Cozy Setting
Mit Cinnamon Spice Love habe ich definitiv das richtige Buch für den Start in die Herbstsaison erwischt. Eine kleine Stadt, ein Familienhotel, Kürbisfest, Zimtschnecken und natürlich ganz viel Herbststimmung.
Madison kehrt nach Jahren zurück nach Maple Falls, weil ihr Vater Unterstützung im Familienhotel braucht. Eigentlich hat sie ihr altes Leben dort längst hinter sich gelassen und sich in New York etwas Eigenes aufgebaut. Doch mit ihrer Rückkehr trifft sie auch wieder auf Zach, ihre erste große Liebe.

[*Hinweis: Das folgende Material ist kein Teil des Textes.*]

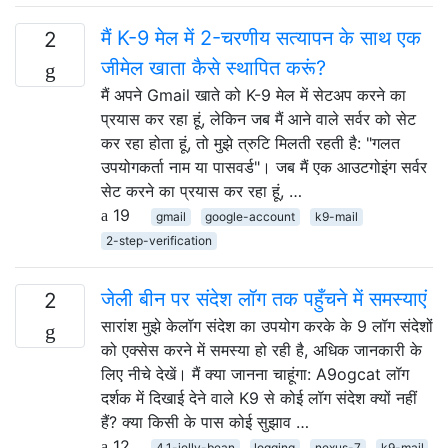
मैं K-9 मेल में 2-चरणीय सत्यापन के साथ एक
2
जीमेल खाता कैसे स्थापित करूं?
मैं अपने Gmail खाते को K-9 मेल में सेटअप करने का
प्रयास कर रहा हूं, लेकिन जब मैं आने वाले सर्वर को सेट
कर रहा होता हूं, तो मुझे त्रुटि मिलती रहती है: "गलत
उपयोगकर्ता नाम या पासवर्ड"। जब मैं एक आउटगोइंग सर्वर
सेट करने का प्रयास कर रहा हूं, …
19
gmail
google-account
k9-mail
2-step-verification
जेली बीन पर संदेश लॉग तक पहुँचने में समस्याएं
2
सारांश मुझे केलॉग संदेश का उपयोग करके के 9 लॉग संदेशों
को एक्सेस करने में समस्या हो रही है, अधिक जानकारी के
लिए नीचे देखें। मैं क्या जानना चाहूंगा: A9ogcat लॉग
दर्शक में दिखाई देने वाले K9 से कोई लॉग संदेश क्यों नहीं
हैं? क्या किसी के पास कोई सुझाव …
12
4.1-jelly-bean
logging
nexus-7
k9-mail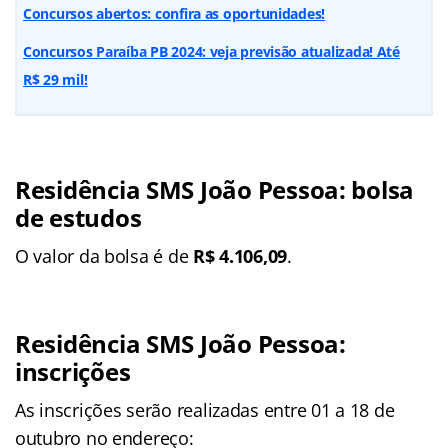
Concursos abertos: confira as oportunidades!
Concursos Paraíba PB 2024: veja previsão atualizada! Até
R$ 29 mil!
Residência SMS João Pessoa: bolsa
de estudos
O valor da bolsa é de
R$ 4.106,09
.
Residência SMS João Pessoa:
inscrições
As inscrições serão realizadas entre 01 a 18 de
outubro no endereço: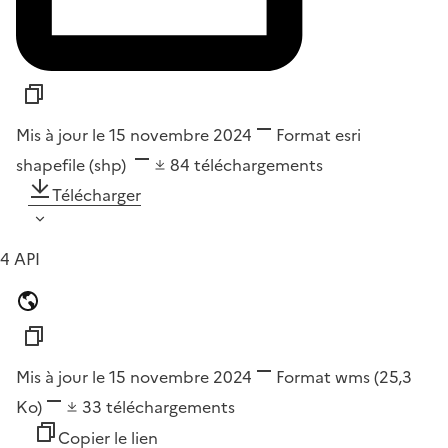
Mis à jour le 15 novembre 2024
Format
esri
shapefile (shp)
84
téléchargements
Télécharger
4 API
Mis à jour le 15 novembre 2024
Format
wms
(25,3
Ko)
33
téléchargements
Copier le lien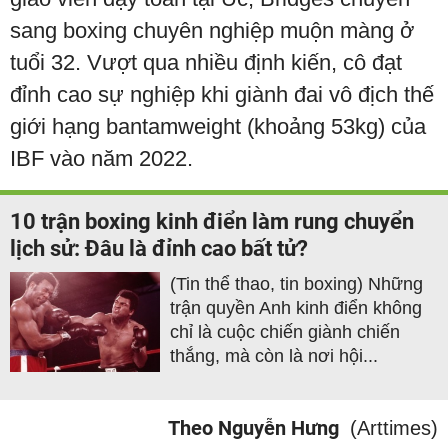
sang boxing chuyên nghiệp muộn màng ở
tuổi 32. Vượt qua nhiều định kiến, cô đạt
đỉnh cao sự nghiệp khi giành đai vô địch thế
giới hạng bantamweight (khoảng 53kg) của
IBF vào năm 2022.
10 trận boxing kinh điển làm rung chuyển
lịch sử: Đâu là đỉnh cao bất tử?
(Tin thể thao, tin boxing) Những
trận quyền Anh kinh điển không
chỉ là cuộc chiến giành chiến
thắng, mà còn là nơi hội...
Theo Nguyễn Hưng
(Arttimes)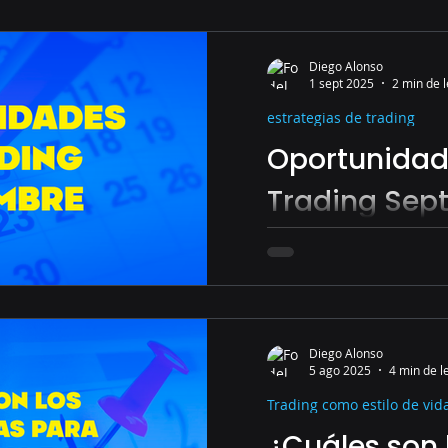
En los últimos años, el
experimentado una tran
gracias a los avances te
Diego Alonso
1 sept 2025
2 min de 
estrategias de trading
Oportunidad
Trading Sep
Las mejores oportunida
Diego Alonso
5 ago 2025
4 min de l
Trading como estilo de vid
¿Cuáles son 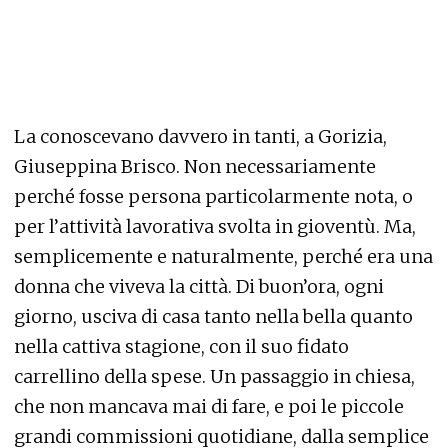
La conoscevano davvero in tanti, a Gorizia,
Giuseppina Brisco. Non necessariamente
perché fosse persona particolarmente nota, o
per l’attività lavorativa svolta in gioventù. Ma,
semplicemente e naturalmente, perché era una
donna che viveva la città. Di buon’ora, ogni
giorno, usciva di casa tanto nella bella quanto
nella cattiva stagione, con il suo fidato
carrellino della spese. Un passaggio in chiesa,
che non mancava mai di fare, e poi le piccole
grandi commissioni quotidiane, dalla semplice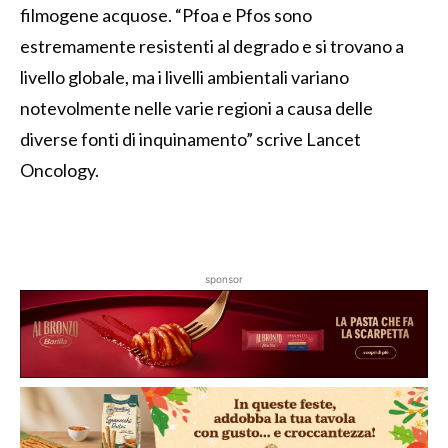
filmogene acquose. “Pfoa e Pfos sono
estremamente resistenti al degrado e si trovano a
livello globale, ma i livelli ambientali variano
notevolmente nelle varie regioni a causa delle
diverse fonti di inquinamento” scrive Lancet
Oncology.
sponsor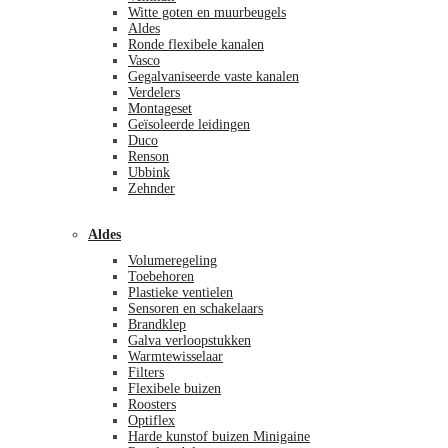
Witte goten en muurbeugels
Aldes
Ronde flexibele kanalen
Vasco
Gegalvaniseerde vaste kanalen
Verdelers
Montageset
Geïsoleerde leidingen
Duco
Renson
Ubbink
Zehnder
Aldes
Volumeregeling
Toebehoren
Plastieke ventielen
Sensoren en schakelaars
Brandklep
Galva verloopstukken
Warmtewisselaar
Filters
Flexibele buizen
Roosters
Optiflex
Harde kunstof buizen Minigaine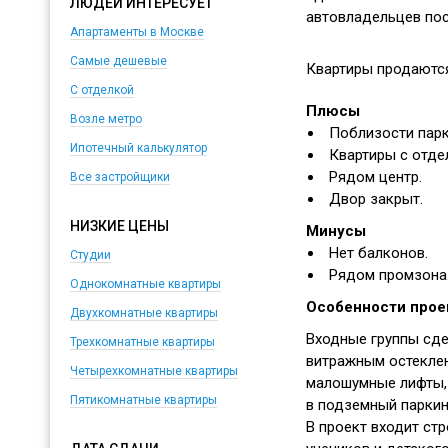
ЛЮДЕЙ ИНТЕРЕСУЕТ
автовладельцев пос
Апартаменты в Москве
Самые дешевые
Квартиры продаются
С отделкой
Плюсы
Возле метро
Поблизости парк
Ипотечный калькулятор
Квартиры с отде
Рядом центр.
Все застройщики
Двор закрыт.
НИЗКИЕ ЦЕНЫ
Минусы
Нет балконов.
Студии
Рядом промзона
Однокомнатные квартиры
Особенности прое
Двухкомнатные квартиры
Входные группы сде
Трехкомнатные квартиры
витражным остеклен
Четырехкомнатные квартиры
малошумные лифты,
Пятикомнатные квартиры
в подземный паркин
В проект входит ст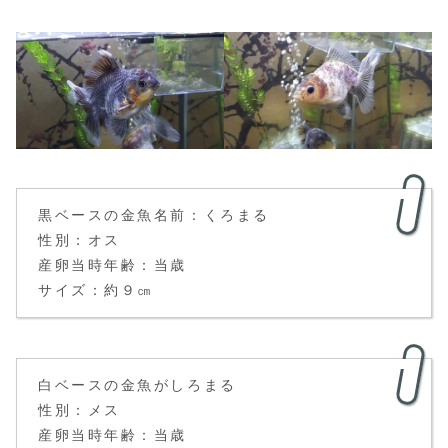
黒ベースの金魚名前：くろまる
性別：オス
産卵当時年齢：当歳
サイズ：約９㎝
白ベースの金魚がしろまる
性別：メス
産卵当時年齢：当歳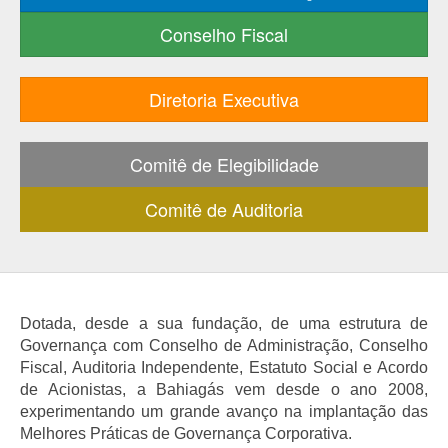
Conselho Fiscal
Diretoria Executiva
Comitê de Elegibilidade
Comitê de Auditoria
Dotada, desde a sua fundação, de uma estrutura de
Governança com Conselho de Administração, Conselho
Fiscal, Auditoria Independente, Estatuto Social e Acordo
de Acionistas, a Bahiagás vem desde o ano 2008,
experimentando um grande avanço na implantação das
Melhores Práticas de Governança Corporativa.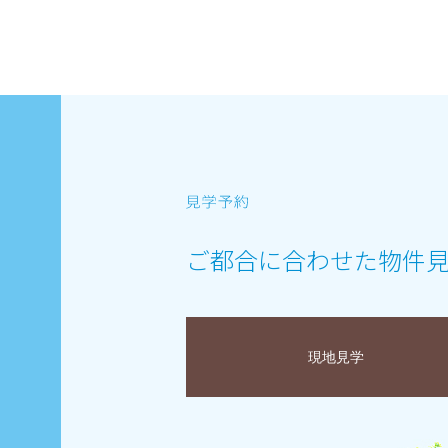
ご都合に合わせた物件
現地見学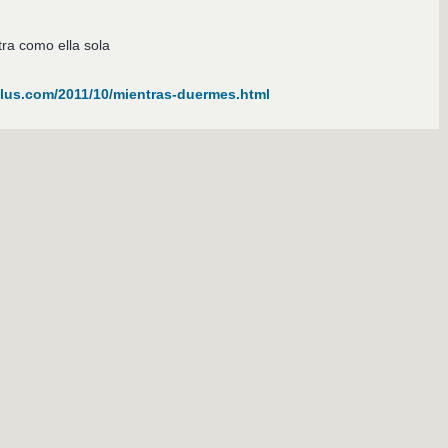
tra como ella sola
us.com/2011/10/mientras-duermes.html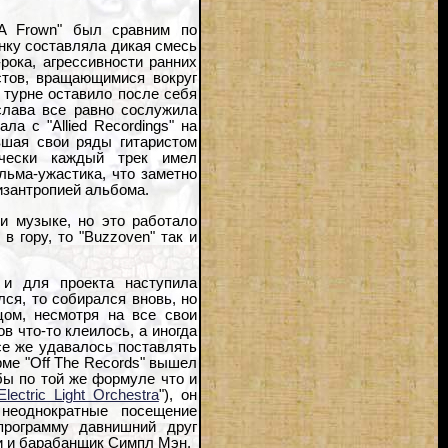
A Frown" был сравним по
нку составляла дикая смесь
рока, агрессивности ранних
кстов, вращающимися вокруг
 турне оставило после себя
слава все равно сослужила
а с "Allied Recordings" на
ившая свои ряды гитаристом
ически каждый трек имел
льма-ужастика, что заметно
изантропией альбома.
и музыке, но это работало
 в гору, то "Buzzoven" так и
 и для проекта наступила
ся, то собирался вновь, но
ом, несмотря на все свои
в что-то клеилось, а иногда
се же удавалось поставлять
рме "Off The Records" вышел
 бы по той же формуле что и
Electric Light Orchestra
"), он
неоднократные посещение
программу давнишний друг
си и барабанщик Симпл Мэн.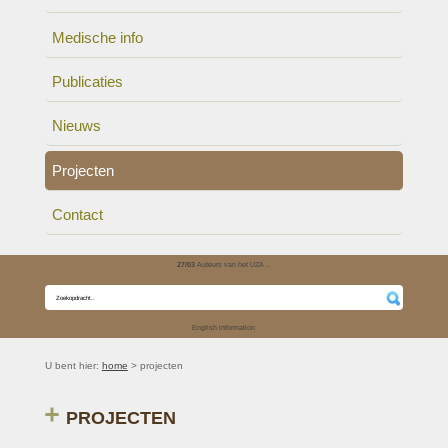
Medische info
Publicaties
Nieuws
Projecten
Contact
27/03
Auteurs van het UZA ..
English information
U bent hier:
home
> projecten
PROJECTEN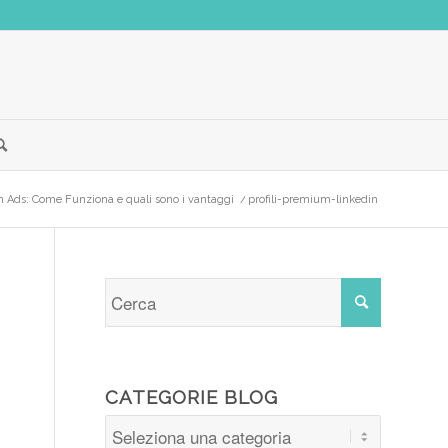
n Ads: Come Funziona e quali sono i vantaggi
/
profili-premium-linkedin
CATEGORIE BLOG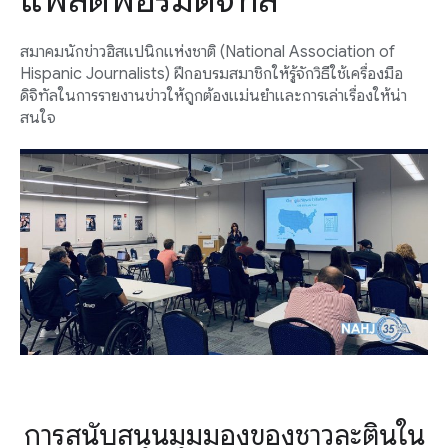
สมาคมนักข่าวฮิสแปนิกแห่งชาติ (National Association of
Hispanic Journalists) ฝึกอบรมสมาชิกให้รู้จักวิธีใช้เครื่องมือ
ดิจิทัลในการรายงานข่าวให้ถูกต้องแม่นยำและการเล่าเรื่องให้น่า
สนใจ
การสนับสนุนมุมมองของชาวละตินใน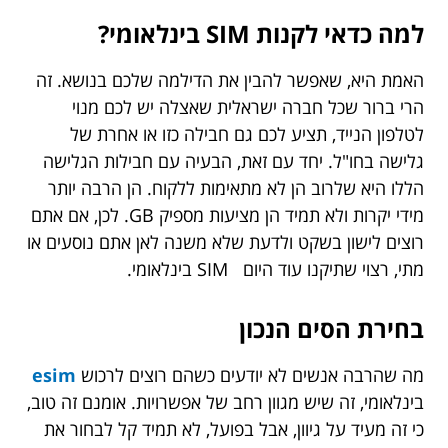
למה כדאי לקנות SIM בינלאומי?
האמת היא, שאפשר להבין את הדילמה שלכם בנושא. זה
הרי ברור שכל חברה ישראלית שאצלה יש לכם מנוי
לטלפון הנייד, תציע לכם גם חבילה כזו או אחרת של
גלישה בחו"ל. יחד עם זאת, הבעיה עם חבילות הגלישה
הללו היא שלרוב הן לא מתאימות ללקוח. הן הרבה יותר
מידי יקרות ולא תמיד הן מציעות מספיק GB. לכן, אם אתם
רוצים לישון בשקט ולדעת שלא משנה לאן אתם נוסעים או
מתי, רצוי שתיקנו עוד היום SIM בינלאומי.
בחירת הסים הנכון
מה שהרבה אנשים לא יודעים כשהם רוצים לרכוש
esim
בינלאומי, זה שיש מגוון רחב של אפשרויות. אומנם זה טוב,
כי זה מעיד על גיוון, אבל בפועל, לא תמיד קל לבחור את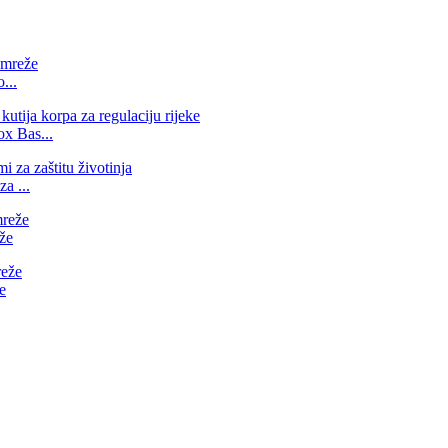
...
ox Bas...
a ...
že
e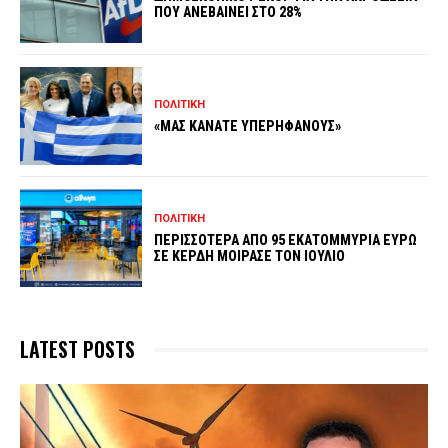
ΠΟΥ ΑΝΕΒΑΙΝΕΙ ΣΤΟ 28%
ΠΟΛΙΤΙΚΗ
«ΜΑΣ ΚΑΝΑΤΕ ΥΠΕΡΗΦΑΝΟΥΣ»
ΠΟΛΙΤΙΚΗ
ΠΕΡΙΣΣΟΤΕΡΑ ΑΠΟ 95 ΕΚΑΤΟΜΜΥΡΙΑ ΕΥΡΩ
ΣΕ ΚΕΡΔΗ ΜΟΙΡΑΣΕ ΤΟΝ ΙΟΥΛΙΟ
LATEST POSTS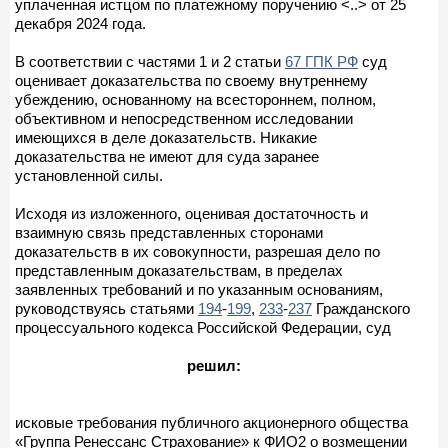
уплаченная истцом по платежному поручению <..> от 25
декабря 2024 года.
В соответствии с частями 1 и 2 статьи
67 ГПК РФ
суд
оценивает доказательства по своему внутреннему
убеждению, основанному на всестороннем, полном,
объективном и непосредственном исследовании
имеющихся в деле доказательств. Никакие
доказательства не имеют для суда заранее
установленной силы.
Исходя из изложенного, оценивая достаточность и
взаимную связь представленных сторонами
доказательств в их совокупности, разрешая дело по
представленным доказательствам, в пределах
заявленных требований и по указанным основаниям,
руководствуясь статьями
194
-
199
,
233
-
237
Гражданского
процессуального кодекса Российской Федерации, суд
решил:
исковые требования публичного акционерного общества
«Группа Ренессанс Страхование» к ФИО2 о возмещении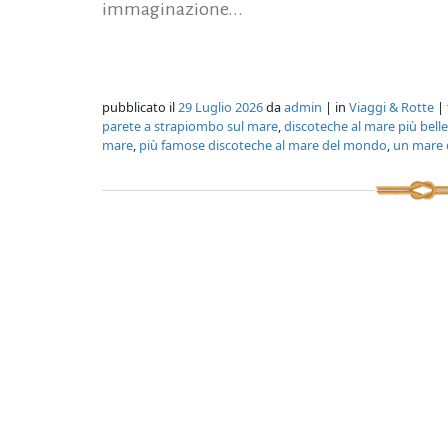
immaginazione...
pubblicato il
29 Luglio 2026
da
admin
| in
Viaggi & Rotte
| 
parete a strapiombo sul mare
,
discoteche al mare più bell
mare
,
più famose discoteche al mare del mondo
,
un mare 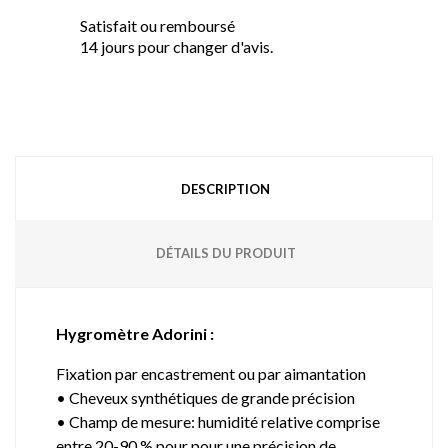
Satisfait ou remboursé
14 jours pour changer d'avis.
DESCRIPTION
DÉTAILS DU PRODUIT
Hygromètre Adorini :
Fixation par encastrement ou par aimantation
• Cheveux synthétiques de grande précision
• Champ de mesure: humidité relative comprise
entre 20-90 % pour pour une précision de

Und wie zu erwarten war, sind die Gefühle füreinander nicht einfach verschwunden.
Second Chance Romances sind für mich immer ein Hit-or-Miss. Selten funktioniert es gut, aber Cinnamon Spice Love ist es gelungen. Man merkt, dass zwischen Madison und Zach noch einiges aus der Vergangenheit steht und die beiden sich nicht einfach wiedersehen und sofort alles vergessen. Was mir allerdings nicht so gut gefallen hat, war die Kommunikation zwischen den beiden. An einigen Stellen hätte sich vieles meiner Meinung nach deutlich einfacher lösen lassen, wenn sie einfach ehrlich miteinander gesprochen hätten. Gerade weil sie sich schon so lange kennen, war das für mich manchmal etwas schwer nachzuvollziehen.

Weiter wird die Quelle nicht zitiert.